▸ Exercise brief:
Return every line of the data that contains the string "lines".

▸ Dataset entries:
BEGIN
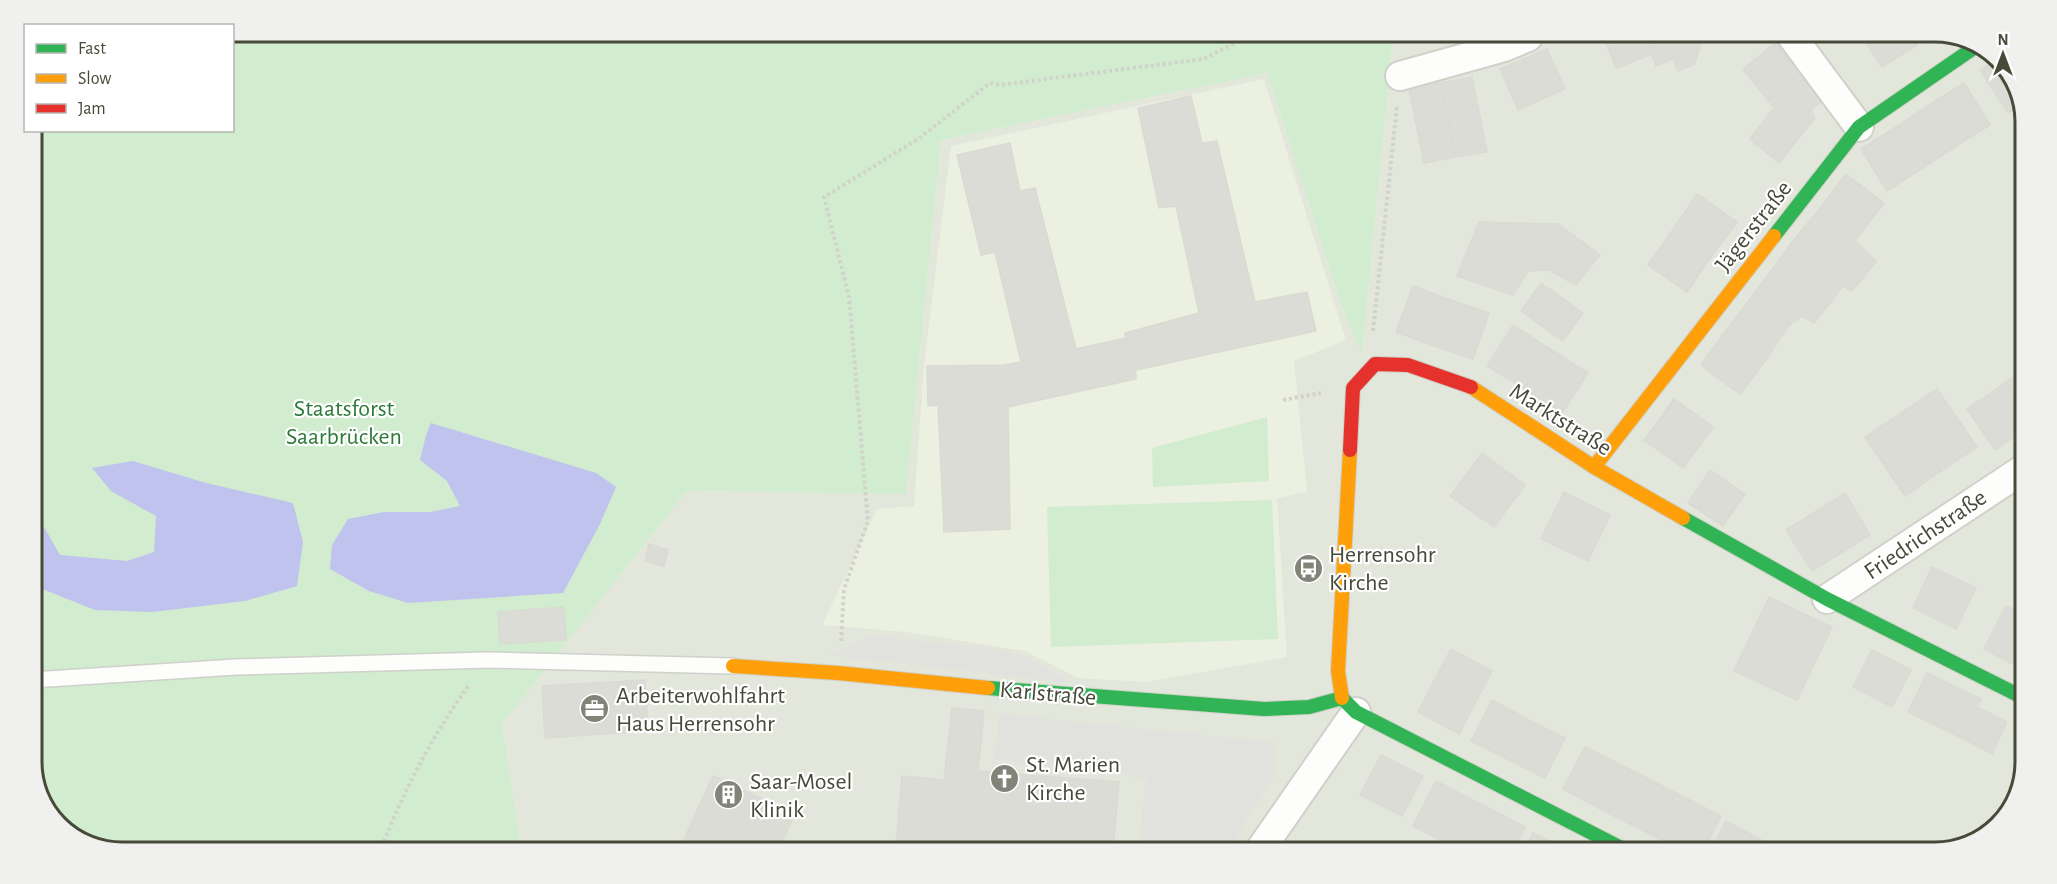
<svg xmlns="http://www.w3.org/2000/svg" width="2057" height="884" viewBox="0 0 2057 884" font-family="'Alegreya Sans',sans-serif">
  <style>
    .residential { fill: #e3e6db }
    .education { fill: #ecf0e0 }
    .green { fill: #d1ecce }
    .parking { fill: #e1e2dd }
    .water { fill: #bfc3ee }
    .building { fill: #dbdcd5; stroke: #d9dbd3; stroke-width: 1.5 }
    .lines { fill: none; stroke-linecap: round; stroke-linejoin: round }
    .lane-casing { stroke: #cfd1ca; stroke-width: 18 }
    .street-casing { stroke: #cfd1ca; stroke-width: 32 }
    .fast-casing { stroke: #ced1c5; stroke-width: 16 }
    .slow-casing { stroke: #ced1c5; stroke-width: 16 }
    .jam-casing { stroke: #ced1c5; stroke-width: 16 }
    .path { stroke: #d1d3cb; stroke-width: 4; stroke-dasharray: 3 3; stroke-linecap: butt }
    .lane { stroke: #fdfdfc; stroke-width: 15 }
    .street { stroke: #fdfdfc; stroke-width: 28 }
    .fast { stroke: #30b455; stroke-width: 14 }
    .slow { stroke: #ff9f0a; stroke-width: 14 }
    .jam { stroke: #e5322d; stroke-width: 14 }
    .labels { text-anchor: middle; stroke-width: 4.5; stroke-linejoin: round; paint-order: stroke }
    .street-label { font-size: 24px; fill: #474939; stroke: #fff }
    .park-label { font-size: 24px; fill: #2d7938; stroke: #fff }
    .poi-label { font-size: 24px; fill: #474939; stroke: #fff; text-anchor: start }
    .rim { fill: none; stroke: #474939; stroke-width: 3 }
  </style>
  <rect width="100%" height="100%" fill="#f1f3ed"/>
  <polygon class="residential" points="1393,36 1969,38 2007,67 2025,116 2019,796 1986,837 1935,852 521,847 502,724 687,491 906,494 941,140 1267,73 1343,310 1362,353"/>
  <polygon class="education" points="1264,79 1346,340 1294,361 1307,492 1277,498 1287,657 1146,682 1078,678 1025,651 906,632 822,625 877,509 914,506 924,365 951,146"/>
  <g class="green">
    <polygon points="233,32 1393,36 1362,354 1343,310 1267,73 941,140 906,494 687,491 502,724 521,847 88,846 50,817 32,768 32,131 232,130"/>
    <polygon points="1267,417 1269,481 1153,487 1152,448"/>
    <polygon points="1272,500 1278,639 1051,647 1047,507"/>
  </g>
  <g class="parking">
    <polygon points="871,636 991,648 1028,657 1072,683 828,655"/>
    <polygon points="1000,714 1276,743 1275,774 1228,850 1139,850 1146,778 994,759"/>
  </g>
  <g class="water">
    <polygon points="431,423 596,473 616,487 600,524 563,593 408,603 369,591 330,569 332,545 348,519 384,512 430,512 460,506 447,481 420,460 426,435"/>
    <polygon points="133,461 206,483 293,503 303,542 297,586 245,601 152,612 95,610 32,585 32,530 44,527 60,555 127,561 154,552 156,516 111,491 92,468"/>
  </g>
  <g class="building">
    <polygon points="1604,37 1646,37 1652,54 1616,68"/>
    <polygon points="1646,37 1682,37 1684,41 1697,37 1700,45 1695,64 1678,71 1673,59 1656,66"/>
    <polygon points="1863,38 1912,38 1917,45 1882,67"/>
    <polygon points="1780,39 1805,70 1768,100 1743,69"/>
    <polygon points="1547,49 1565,89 1542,99 1524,59"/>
    <polygon points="1524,59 1542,99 1518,110 1500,69"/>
    <polygon points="1997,59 2007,67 2021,105 2008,113 1980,70"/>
    <polygon points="1805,70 1824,99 1811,110 1815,118 1779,163 1750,139 1774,108 1768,100"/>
    <polygon points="1472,77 1487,152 1455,157 1441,83"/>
    <polygon points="1441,83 1455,157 1424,163 1409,89"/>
    <polygon points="1964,83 1990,125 1961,143 1935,101"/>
    <polygon points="1191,96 1202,143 1217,141 1255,302 1307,292 1316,331 1136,370 1136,379 1008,407 1010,529 944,532 938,405 928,406 927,366 1004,365 1021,362 995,252 981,255 957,155 1010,143 1020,191 1035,188 1076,349 1126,338 1125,333 1199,313 1176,206 1159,208 1138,108"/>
    <polygon points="1935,101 1961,143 1926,166 1899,125"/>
    <polygon points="1899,125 1926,166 1887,191 1861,149"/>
    <polygon points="1846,174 1884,203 1855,241 1817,212"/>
    <polygon points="1697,194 1737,222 1711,257 1672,231"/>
    <polygon points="1817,212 1855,241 1876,261 1852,291 1843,286 1792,242"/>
    <polygon points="1479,222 1558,224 1600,255 1576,285 1549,270 1528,271 1513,295 1457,276"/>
    <polygon points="1672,231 1711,257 1687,292 1648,265"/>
    <polygon points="1792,242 1843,286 1814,323 1802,316 1789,325 1762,283"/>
    <polygon points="1541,283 1583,313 1563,341 1521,311"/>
    <polygon points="1762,283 1789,325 1765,361 1726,330"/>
    <polygon points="1413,286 1451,300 1435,346 1396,332"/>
    <polygon points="1451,300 1489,313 1473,359 1435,346"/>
    <polygon points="1513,325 1550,349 1525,389 1487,366"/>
    <polygon points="1726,330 1765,361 1740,394 1701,365"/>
    <polygon points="1550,349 1588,373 1562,413 1525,389"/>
    <polygon points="2023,371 2022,408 2005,383"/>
    <polygon points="2005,383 2022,408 2022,431 1995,450 1967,409"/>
    <polygon points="1937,389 1977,447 1941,471 1901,413"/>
    <polygon points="1674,399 1713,427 1683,468 1644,440"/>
    <polygon points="1901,413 1941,471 1905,496 1865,437"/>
    <polygon points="1482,453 1525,485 1494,527 1450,496"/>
    <polygon points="1710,470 1745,494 1723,526 1688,503"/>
    <polygon points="1564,492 1610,515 1588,561 1541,539"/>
    <polygon points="1845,493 1870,535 1812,571 1786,530"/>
    <polygon points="649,544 668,550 664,566 645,561"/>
    <polygon points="1932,567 1976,588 1956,629 1913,608"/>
    <polygon points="1769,597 1832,627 1797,700 1734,671"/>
    <polygon points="2006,606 2021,613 2020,668 1984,649"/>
    <polygon points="564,607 566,640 500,644 498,612"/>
    <polygon points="1451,649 1492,671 1459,734 1418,712"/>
    <polygon points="1872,650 1911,670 1892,707 1853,687"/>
    <polygon points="1927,673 1981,699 1962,738 1908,712"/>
    <polygon points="645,680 648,731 545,738 542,686"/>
    <polygon points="1492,700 1531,721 1511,761 1471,741"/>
    <polygon points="1977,707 2007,722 1992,754 1962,738"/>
    <polygon points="952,708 984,711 978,771 1119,782 1113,849 938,849 896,845 902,776 944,780"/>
    <polygon points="1531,721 1565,738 1545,778 1511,761"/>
    <polygon points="1585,747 1631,770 1608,813 1563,789"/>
    <polygon points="1381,755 1423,776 1402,816 1360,795"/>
    <polygon points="1631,770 1676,793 1654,836 1608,813"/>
    <polygon points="713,776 795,814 779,848 680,848"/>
    <polygon points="1436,781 1481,804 1458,849 1413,826"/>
    <polygon points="1676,793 1721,816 1703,852 1684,852 1654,836"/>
    <polygon points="1481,804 1525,827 1513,851 1462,851 1458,849"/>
    <polygon points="1726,821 1765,842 1760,852 1710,852"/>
    <polygon points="1533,833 1569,851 1523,851"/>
  </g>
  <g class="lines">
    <defs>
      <polyline id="lane" points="32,680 236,667 487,660 733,666"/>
      <g id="street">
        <polyline points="1793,38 1859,127"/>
        <polyline points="1400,76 1504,47 1528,37"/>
        <polyline points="1827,599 2022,470"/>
        <polyline points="1260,850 1356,712"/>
      </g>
      <g id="fast">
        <polyline points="1774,236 1859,127 1978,45"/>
        <polyline points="1683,518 1827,599 2020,696"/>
        <polyline points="988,688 1264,709 1309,707 1342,698"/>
        <polyline points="1342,698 1356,712 1627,851"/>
      </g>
      <g id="slow">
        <polyline points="1471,387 1594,467 1683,518"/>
        <polyline points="1594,467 1774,236"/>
        <polyline points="733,666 838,673 988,688"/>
        <polyline points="1342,698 1338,671 1350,450"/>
      </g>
      <polyline id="jam" points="1350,450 1353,388 1375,364 1408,365 1471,387"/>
    </defs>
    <use href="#lane" class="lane-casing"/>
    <use href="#street" class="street-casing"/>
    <use href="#fast" class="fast-casing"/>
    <use href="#slow" class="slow-casing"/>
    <use href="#jam" class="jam-casing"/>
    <g class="path">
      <polyline points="1373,331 1397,106"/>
      <polyline points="1283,400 1321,393"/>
      <polyline points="841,641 844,589 868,521 849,297 824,197 918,139 990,83 1000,85 1203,59 1247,37 1245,36"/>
      <path d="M382,847C404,789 433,735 469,685"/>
    </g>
    <use href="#lane" class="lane"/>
    <use href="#street" class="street"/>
    <use href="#fast" class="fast"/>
    <use href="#slow" class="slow"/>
    <use href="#jam" class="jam"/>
  </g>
  <defs>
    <symbol id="bus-disc" viewBox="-11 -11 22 22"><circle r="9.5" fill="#828478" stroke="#fff"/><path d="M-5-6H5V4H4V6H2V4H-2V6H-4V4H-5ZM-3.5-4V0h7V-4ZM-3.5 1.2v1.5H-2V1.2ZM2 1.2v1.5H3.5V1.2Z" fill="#fff"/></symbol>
    <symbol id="office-disc" viewBox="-11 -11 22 22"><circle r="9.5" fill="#828478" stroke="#fff"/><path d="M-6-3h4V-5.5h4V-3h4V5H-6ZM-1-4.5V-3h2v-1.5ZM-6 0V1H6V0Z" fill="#fff"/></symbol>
    <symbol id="church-disc" viewBox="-11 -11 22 22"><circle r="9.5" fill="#828478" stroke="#fff"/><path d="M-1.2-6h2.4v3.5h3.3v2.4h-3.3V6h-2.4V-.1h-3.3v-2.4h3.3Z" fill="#fff"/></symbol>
    <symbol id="building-disc" viewBox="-11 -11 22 22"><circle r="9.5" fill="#828478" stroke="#fff"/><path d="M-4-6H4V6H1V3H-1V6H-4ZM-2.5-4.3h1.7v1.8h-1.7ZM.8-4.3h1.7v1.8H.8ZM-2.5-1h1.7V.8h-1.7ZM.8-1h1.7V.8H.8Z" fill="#fff"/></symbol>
  </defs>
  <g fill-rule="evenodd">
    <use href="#bus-disc" x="1292" y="552" width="33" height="33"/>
    <use href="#office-disc" x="578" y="692" width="33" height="33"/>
    <use href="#church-disc" x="988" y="762" width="33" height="33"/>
    <use href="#building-disc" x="712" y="778" width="33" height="33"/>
  </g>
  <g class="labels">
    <g class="street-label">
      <text transform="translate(1753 226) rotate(-52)" y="8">Jägerstraße</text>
      <text transform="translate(1561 419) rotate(32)" y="8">Marktstraße</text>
      <text transform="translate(1925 534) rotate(-34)" y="8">Friedrichstraße</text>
      <text transform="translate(1048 693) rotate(5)" y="8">Karlstraße</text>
    </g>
    <g class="park-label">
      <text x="344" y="416">Staatsforst<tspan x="344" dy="28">Saarbrücken</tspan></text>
    </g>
    <g class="poi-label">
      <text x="1329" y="562">Herrensohr<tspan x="1329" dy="28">Kirche</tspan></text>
      <text x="616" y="703">Arbeiterwohlfahrt<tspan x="616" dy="28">Haus Herrensohr</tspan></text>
      <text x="1026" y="772">St. Marien<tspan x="1026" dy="28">Kirche</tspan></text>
      <text x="750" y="789">Saar-Mosel<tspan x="750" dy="28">Klinik</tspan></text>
    </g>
  </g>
  <path d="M0 0H2057V884H0ZM122 42H1935A80 80 0 0 1 2015 122V762A80 80 0 0 1 1935 842H122A80 80 0 0 1 42 762V122A80 80 0 0 1 122 42Z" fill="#f0f0ef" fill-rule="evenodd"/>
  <path class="rim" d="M122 42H1935A80 80 0 0 1 2015 122V762A80 80 0 0 1 1935 842H122A80 80 0 0 1 42 762V122A80 80 0 0 1 122 42Z"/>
  <rect x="24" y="24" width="210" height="108" fill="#ffffff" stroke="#b5b6b0" stroke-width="1.5"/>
  <rect x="36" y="44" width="30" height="9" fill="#30b455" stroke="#b5b6b0" stroke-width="1.5"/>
  <text x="78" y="54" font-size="18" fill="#474939">Fast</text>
  <rect x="36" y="74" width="30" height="9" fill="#ff9f0a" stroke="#b5b6b0" stroke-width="1.5"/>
  <text x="78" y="84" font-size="18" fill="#474939">Slow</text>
  <rect x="36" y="104" width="30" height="9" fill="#e5322d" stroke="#b5b6b0" stroke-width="1.5"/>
  <text x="78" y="114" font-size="18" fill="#474939">Jam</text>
  <g transform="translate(2003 54)" stroke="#ffffff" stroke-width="4.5" paint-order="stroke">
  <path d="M0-4.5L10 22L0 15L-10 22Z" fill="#474939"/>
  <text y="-9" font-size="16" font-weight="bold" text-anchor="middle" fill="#474939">N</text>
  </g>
</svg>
END
▸ Your solution:
    .lines { fill: none; stroke-linecap: round; stroke-linejoin: round }
  <g class="lines">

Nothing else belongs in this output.